The Dandy taken too far becomes the decadent aesthete, “like the court hermaphrodite repellent for its narrow egotism…the occupational disease of the depraved aesthete, [is] a neurasthenic sickliness covered by ghastly cosmetics.” “The Decadent aesthete is in the ambiguous position of having to be inactive yet also glutted by worldly experience. Sexually, he has acted or will act, but he must ever be seen to be acting.” The majesty or regality of royalty is the aim of the decadent aesthete.

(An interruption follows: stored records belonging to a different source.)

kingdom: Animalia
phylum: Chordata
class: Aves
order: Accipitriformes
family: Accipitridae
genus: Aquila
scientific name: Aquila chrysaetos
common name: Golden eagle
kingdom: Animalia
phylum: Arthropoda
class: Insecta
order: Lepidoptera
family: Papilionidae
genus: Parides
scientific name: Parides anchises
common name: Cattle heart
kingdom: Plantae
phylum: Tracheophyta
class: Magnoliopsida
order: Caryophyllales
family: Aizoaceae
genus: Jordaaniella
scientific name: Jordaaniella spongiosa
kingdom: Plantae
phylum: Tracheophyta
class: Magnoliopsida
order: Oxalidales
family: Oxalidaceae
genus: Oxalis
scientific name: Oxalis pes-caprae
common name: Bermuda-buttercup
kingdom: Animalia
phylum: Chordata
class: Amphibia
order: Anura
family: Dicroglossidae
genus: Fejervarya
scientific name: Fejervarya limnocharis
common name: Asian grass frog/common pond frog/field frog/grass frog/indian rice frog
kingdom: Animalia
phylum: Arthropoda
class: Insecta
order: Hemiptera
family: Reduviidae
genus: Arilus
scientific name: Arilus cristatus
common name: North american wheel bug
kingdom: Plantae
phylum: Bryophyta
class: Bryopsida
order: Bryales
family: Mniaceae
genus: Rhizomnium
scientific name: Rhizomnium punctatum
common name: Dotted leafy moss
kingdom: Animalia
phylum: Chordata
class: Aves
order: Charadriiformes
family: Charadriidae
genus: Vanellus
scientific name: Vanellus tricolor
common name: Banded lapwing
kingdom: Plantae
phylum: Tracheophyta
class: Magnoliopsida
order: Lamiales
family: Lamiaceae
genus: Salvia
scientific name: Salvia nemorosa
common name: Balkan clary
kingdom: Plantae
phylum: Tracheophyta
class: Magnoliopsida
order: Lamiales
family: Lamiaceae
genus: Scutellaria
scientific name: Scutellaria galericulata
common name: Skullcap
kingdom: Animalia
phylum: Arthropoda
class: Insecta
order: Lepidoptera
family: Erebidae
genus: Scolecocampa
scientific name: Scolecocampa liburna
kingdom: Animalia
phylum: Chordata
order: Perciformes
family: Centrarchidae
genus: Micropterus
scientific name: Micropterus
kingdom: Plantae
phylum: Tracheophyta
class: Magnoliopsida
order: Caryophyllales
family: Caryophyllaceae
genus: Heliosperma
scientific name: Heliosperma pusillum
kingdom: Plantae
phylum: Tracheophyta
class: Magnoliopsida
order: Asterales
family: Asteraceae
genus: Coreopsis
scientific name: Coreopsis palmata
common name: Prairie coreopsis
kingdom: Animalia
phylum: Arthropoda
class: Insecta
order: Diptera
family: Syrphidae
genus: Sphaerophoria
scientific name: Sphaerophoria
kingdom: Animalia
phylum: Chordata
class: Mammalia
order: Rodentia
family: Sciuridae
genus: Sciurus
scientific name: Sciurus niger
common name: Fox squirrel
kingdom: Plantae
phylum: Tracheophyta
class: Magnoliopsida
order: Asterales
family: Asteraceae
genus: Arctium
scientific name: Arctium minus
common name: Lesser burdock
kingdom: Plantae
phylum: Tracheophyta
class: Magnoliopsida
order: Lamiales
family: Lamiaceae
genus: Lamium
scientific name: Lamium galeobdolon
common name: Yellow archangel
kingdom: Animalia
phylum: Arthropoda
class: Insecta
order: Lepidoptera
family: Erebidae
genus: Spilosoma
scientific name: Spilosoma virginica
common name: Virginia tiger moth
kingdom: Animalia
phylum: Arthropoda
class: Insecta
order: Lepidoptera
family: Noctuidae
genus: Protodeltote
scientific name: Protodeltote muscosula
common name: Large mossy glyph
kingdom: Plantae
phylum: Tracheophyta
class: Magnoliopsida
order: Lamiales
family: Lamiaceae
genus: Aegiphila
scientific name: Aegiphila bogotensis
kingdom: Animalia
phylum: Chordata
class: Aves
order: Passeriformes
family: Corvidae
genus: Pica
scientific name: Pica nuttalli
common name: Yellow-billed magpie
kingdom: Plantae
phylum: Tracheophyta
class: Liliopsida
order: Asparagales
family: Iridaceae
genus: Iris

Alchemy and astrology are minor topics that Paglia weaves throughout her book but topics that have large significance to western art history. In modernity, their work has often been trivialized and scorned as naively pre-scientific when trying to transmute lead into gold; or as trying to find the elixir of eternal life; or in trying to develop the universal solvent; or in trying to systematize human characteristics in a zodiac. Modern people imagine alchemists and astrologers as seeking these for the sake of profit, or power, or utility – as if there could be no other motivations than those we have today. they were not stupid as moderns often believe; they just did not have the concepts we have. “Alchemy, like astrology, has been stigmatized at its worst rather than remembered at it its best. It was not just a mercenary scrabble for a formula to turn lead to gold. It was a philosophical quest for the creative secrets of nature. Mind and matter were linked, in the pagan way. Alchemy is pagan naturism….‘alchemy’s spiritual aim was ‘the achievement of ‘inward silver’ or ‘inward gold’—in their immutable purity and luminosity’….The alchemical process sought to transform the prima material or chaos of mutable substances, into the eternal and incorruptible ‘Philosopher’s Stone.’” Alchemy has influenced the development of chemistry and psychology (with its primal symbolism) as well as “prefiguring all scientific and anthropological ‘concepts of development and evolution.’” As such alchemy (which began in ancient Egypt) is a style of the apollonian that introduced the notions of liner change, transmutation, and evolution within the head magic of western civilization. It also had no trouble mixing divination, values, and the scientific method. While we in the west have dropped divination and allegedly dropped values from science we have done so to our poverty of meaning even as we leap ahead in scientific knowledge. Alchemy and Astrology are the repositories of the entire potential signification that is missing from scientific knowledge. The “why?” of a scientific question really only answers the “how” and “what” and is therefore always incomplete because one can continue to ask those kinds of questions indefinitely. Alchemy and astrology can provide the end of “why?” and as such can complete the knowledge of science in a much more personally satisfying way.